CheckQuorum bool    

Every once in a while, the leader obtains heartbeats from other nodes and records the number of connections. If the number of heartbeat connections is less than half, the leader will automatically drop to a follower.

// tickHeartbeat is run by leaders to send a MsgBeat after r.heartbeatTimeout.
func (r *raft) tickHeartbeat() {
    // ...
    // self checking
    if r.checkQuorum {
    	if err := r.Step(pb.Message{From: r.id, Type: pb.MsgCheckQuorum}); err != nil {
    		r.logger.Debugf("error occurred during checking sending heartbeat: %v", err)
    	}
    }
    //...
}
// Leader msg handle
func stepLeader(r *raft, m pb.Message) error {
	// These message types do not require any progress for m.From.
	switch m.Type {
	// ...
	case pb.MsgCheckQuorum:
		// ...
		// Check if the leader has a majority vote
		if !r.prs.QuorumActive() {
			r.logger.Warningf("%x stepped down to follower since quorum is not active", r.id)
			// reduced to Follower
			r.becomeFollower(r.Term, None)
		}
	    // ...
    }
    // ...
}

Linearizable Read

In the above network partition failure scenario, we know that there may be dual leaders for a period of time, that is, the data version may have dirty data.
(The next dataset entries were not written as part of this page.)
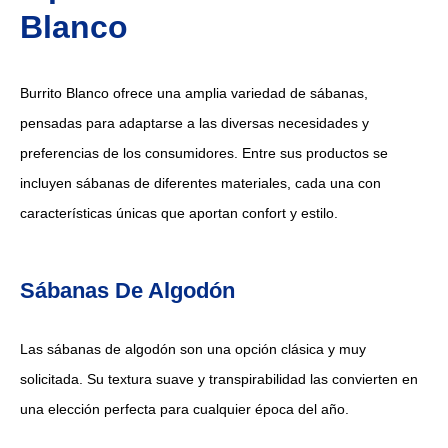
Blanco
Burrito Blanco ofrece una amplia variedad de sábanas,
pensadas para adaptarse a las diversas necesidades y
preferencias de los consumidores. Entre sus productos se
incluyen sábanas de diferentes materiales, cada una con
características únicas que aportan confort y estilo.
Sábanas De Algodón
Las sábanas de algodón son una opción clásica y muy
solicitada. Su textura suave y transpirabilidad las convierten en
una elección perfecta para cualquier época del año.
In fact, there is a maximum commit index CommitIndex on the etcd data set, which represents the current subscript recognized by most nodes, and ReadIndex represents the latest index that can be obtained by the current node (maybe not yet recognized by most).
Through these two records, etcd provides the option of whether to enable linear reading (Serializable bool type), which is used to block read requests.

When strong consistency is required, linear reading is enabled, and the request will wait until The Follower version ReadIndex catches up with the consistent subscript CommitIndex and returns the data. At this time, the read records can be guaranteed to be consistent in the cluster.
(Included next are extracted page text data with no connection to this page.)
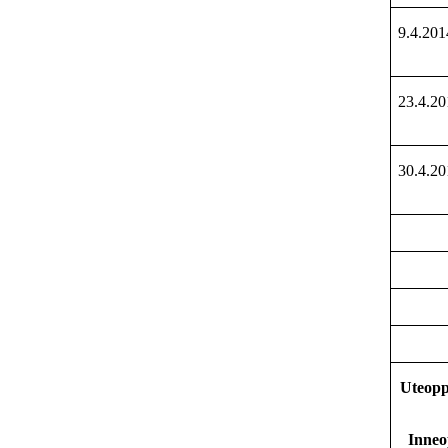
9.4.201
23.4.20
30.4.20
Uteoppl
Inneo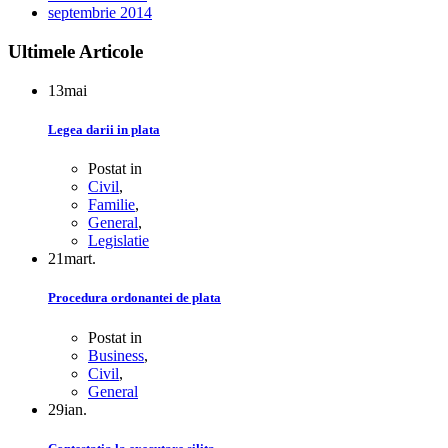
septembrie 2014
Ultimele Articole
13
mai
Legea darii in plata
Postat in
Civil
,
Familie
,
General
,
Legislatie
21
mart.
Procedura ordonantei de plata
Postat in
Business
,
Civil
,
General
29
ian.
The relevant source code is as follows:

type RangeRequest struct {
	// key is the first key for the range. If range_end is not given, the request only looks up key.
	Key []byte `protobuf:"bytes,1,opt,name=key,proto3" json:"key,omitempty"`
	
	// ...
	// serializable sets the range request to use serializable member-local reads.
	// Range requests are linearizable by default; linearizable requests have higher
	// latency and lower throughput than serializable requests but reflect the current
	// consensus of the cluster. For better performance, in exchange for possible stale reads,
	// a serializable range request is served locally without needing to reach consensus
	// with other nodes in the cluster.
	Serializable bool
	
	// ...
}

func (s *EtcdServer) Range(ctx context.Context, r *pb.RangeRequest) (*pb.RangeResponse, error) {
	trace := traceutil.New("range",
		s.Logger(),
		traceutil.Field{Key: "range_begin", Value: string(r.Key)},
		traceutil.Field{Key: "range_end", Value: string(r.RangeEnd)},
	)
	ctx = context.WithValue(ctx, traceutil.TraceKey, trace)

	var resp *pb.RangeResponse
	var err error
	//...

	if !r.Serializable {
		// blocking waiting
		err = s.linearizableReadNotify(ctx)
		trace.Step("agreement among raft nodes before linearized reading")
		if err != nil {
			return nil, err
		}
	}
	chk := func(ai *auth.AuthInfo) error {
		return s.authStore.IsRangePermitted(ai, r.Key, r.RangeEnd)
	}

	get := func() { resp, err = txn.Range(ctx, s.Logger(), s.KV(), nil, r) }
	if serr := s.doSerialize(ctx, chk, get); serr != nil {
		err = serr
		return nil, err
	}
	return resp, err
}

Summary

This is some understanding of etcd’s internal consensus mechanism in the past few days, mainly involving concepts such as election state transfer and log compression. The next chapter in this series will talk about how etcd nodes communicate.